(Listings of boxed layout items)
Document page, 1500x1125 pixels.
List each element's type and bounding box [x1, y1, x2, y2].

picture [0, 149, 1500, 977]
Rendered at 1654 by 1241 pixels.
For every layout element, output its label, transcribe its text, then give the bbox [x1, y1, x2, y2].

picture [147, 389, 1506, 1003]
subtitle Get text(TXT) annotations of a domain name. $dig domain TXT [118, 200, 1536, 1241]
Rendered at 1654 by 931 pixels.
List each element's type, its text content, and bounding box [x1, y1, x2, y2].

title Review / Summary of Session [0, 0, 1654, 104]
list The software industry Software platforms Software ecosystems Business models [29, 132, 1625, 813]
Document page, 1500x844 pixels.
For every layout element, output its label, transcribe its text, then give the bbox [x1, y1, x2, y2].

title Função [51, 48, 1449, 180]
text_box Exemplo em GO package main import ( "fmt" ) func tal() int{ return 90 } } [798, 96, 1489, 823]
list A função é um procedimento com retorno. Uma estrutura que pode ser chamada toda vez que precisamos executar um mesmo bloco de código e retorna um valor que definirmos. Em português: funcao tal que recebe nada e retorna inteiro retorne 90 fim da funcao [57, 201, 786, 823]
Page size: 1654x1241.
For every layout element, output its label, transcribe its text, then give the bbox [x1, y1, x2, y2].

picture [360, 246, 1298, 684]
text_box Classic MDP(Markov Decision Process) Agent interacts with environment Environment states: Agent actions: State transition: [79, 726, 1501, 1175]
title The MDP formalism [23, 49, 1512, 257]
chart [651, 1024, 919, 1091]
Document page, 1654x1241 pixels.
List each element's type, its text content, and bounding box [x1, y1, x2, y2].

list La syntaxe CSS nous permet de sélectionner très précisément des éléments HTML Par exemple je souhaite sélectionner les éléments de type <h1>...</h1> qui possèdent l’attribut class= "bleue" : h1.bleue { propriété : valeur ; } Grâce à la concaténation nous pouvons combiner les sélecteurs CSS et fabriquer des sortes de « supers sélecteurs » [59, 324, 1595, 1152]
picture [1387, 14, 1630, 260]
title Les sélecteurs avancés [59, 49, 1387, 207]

> _WHAT YOU NEED TO DO_
Return unchanged the lines of the records starting at the line that contains "Document page, 1654x1241 pixels." and ending at the last line of the records, with both ends included.

> _EXERCISE OUTPUT_
Document page, 1654x1241 pixels.
List each element's type, its text content, and bounding box [x1, y1, x2, y2].

list La syntaxe CSS nous permet de sélectionner très précisément des éléments HTML Par exemple je souhaite sélectionner les éléments de type <h1>...</h1> qui possèdent l’attribut class= "bleue" : h1.bleue { propriété : valeur ; } Grâce à la concaténation nous pouvons combiner les sélecteurs CSS et fabriquer des sortes de « supers sélecteurs » [59, 324, 1595, 1152]
picture [1387, 14, 1630, 260]
title Les sélecteurs avancés [59, 49, 1387, 207]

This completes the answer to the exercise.